J'ai eu un peu de mal au départ, avec cette écriture qui me donnait l'impression de me racler l'esprit, flux continu constitué d'une alternance d'ellipses et de longues successions de verbes imposant des affirmations brutales, de phrases brèves, d'un enchevêtrement d'images, de faits, de paroles, de prières, accumulation donnant au texte une dimension pressante, oppressante... Un peu d'appréhension aussi, à l'idée que cela tourne à l'exercice de style, au dépens du propos.
Puis l'immersion s'est produite, presque à mon insu, au fil de la voix de la narratrice...
"Kinderzimmer" relate le séjour de Suzanne, alias Mila, au camp de Ravensbruck, où elle a échoué comme déportée politique.
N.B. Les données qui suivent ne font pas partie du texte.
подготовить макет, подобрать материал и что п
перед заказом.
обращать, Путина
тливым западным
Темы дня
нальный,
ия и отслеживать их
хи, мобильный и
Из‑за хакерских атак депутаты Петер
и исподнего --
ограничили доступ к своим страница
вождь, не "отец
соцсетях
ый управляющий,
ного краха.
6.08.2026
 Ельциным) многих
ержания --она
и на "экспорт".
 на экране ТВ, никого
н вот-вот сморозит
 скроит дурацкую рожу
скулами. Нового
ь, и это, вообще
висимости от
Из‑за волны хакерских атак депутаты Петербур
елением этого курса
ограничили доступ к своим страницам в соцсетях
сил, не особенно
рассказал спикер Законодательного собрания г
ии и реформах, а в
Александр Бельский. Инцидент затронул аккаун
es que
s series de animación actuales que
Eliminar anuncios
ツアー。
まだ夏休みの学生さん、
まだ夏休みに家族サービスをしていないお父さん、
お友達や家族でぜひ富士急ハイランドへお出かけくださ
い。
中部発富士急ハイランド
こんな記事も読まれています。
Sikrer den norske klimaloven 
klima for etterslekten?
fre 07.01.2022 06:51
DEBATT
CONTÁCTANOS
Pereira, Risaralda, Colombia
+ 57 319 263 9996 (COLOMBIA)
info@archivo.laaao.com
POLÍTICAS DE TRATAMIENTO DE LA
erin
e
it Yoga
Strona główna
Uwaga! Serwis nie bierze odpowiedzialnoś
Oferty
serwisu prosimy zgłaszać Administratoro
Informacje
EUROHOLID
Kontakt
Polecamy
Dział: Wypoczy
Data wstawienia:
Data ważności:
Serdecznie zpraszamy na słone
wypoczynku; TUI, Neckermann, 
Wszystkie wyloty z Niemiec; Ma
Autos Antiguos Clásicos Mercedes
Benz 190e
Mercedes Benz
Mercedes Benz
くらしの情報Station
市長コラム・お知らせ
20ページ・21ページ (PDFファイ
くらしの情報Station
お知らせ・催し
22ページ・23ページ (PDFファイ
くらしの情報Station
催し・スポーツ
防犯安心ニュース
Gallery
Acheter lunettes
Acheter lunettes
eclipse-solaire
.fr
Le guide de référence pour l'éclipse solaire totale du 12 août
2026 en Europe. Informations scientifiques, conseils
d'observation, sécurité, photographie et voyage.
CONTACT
Elle égrène ses souvenirs d'anecdotes tragiques, évoquant la maladie, l'extrême saleté, l'intense promiscuité, l'omniprésence de la mort, et surtout cette faim qui tenaille incessamment, et la lutte quotidienne qui en découle, pour gagner une miette de pain, se mettre n'importe quoi dans le ventre, lutte qui exacerbe les mauvais instincts, replonge dans des réflexes d'animal... Mais qui fait naître aussi de beaux gestes de solidarité.
La gageure, c'est de rester vivante, jour après jour, heure après heure.
Se battre pour sa propre existence, c'est déjà presque l'impossible... C'est pourquoi, quand Mila sent qu'une vie bat dans son ventre, elle préfère l'occulter et le taire.
Comment imaginer pouvoir donner la vie dans cet univers de mort ?
Et pourtant, l'enfant naît, et commence alors une autre lutte, pour le nourrir, le protéger des maladies, des rats, du sadisme de certaines gardiennes.
Valentine Goby, à travers la voix de son héroïne, tente d'exprimer l'indicible, d'imaginer, sans le recul que confère la connaissance de l'Histoire, ce que fut la découverte des camps par ceux qui y furent détenus. Comment exprimer le retentissement dans les esprits, dans les tripes, de l'horreur qui leur fut dévoilée ?
Y parvient-elle ? Nous ne le saurons sans doute jamais... il n'empêche qu'elle a su faire de "Kinderzimmer" un roman fort et touchant, dont l'aspect le plus poignant est à mon sens ce décalage qu'elle nous fait subtilement deviner, entre le vécu et le récit, et l'impossibilité pour les victimes des camps de concentration de faire véritablement partager leur expérience.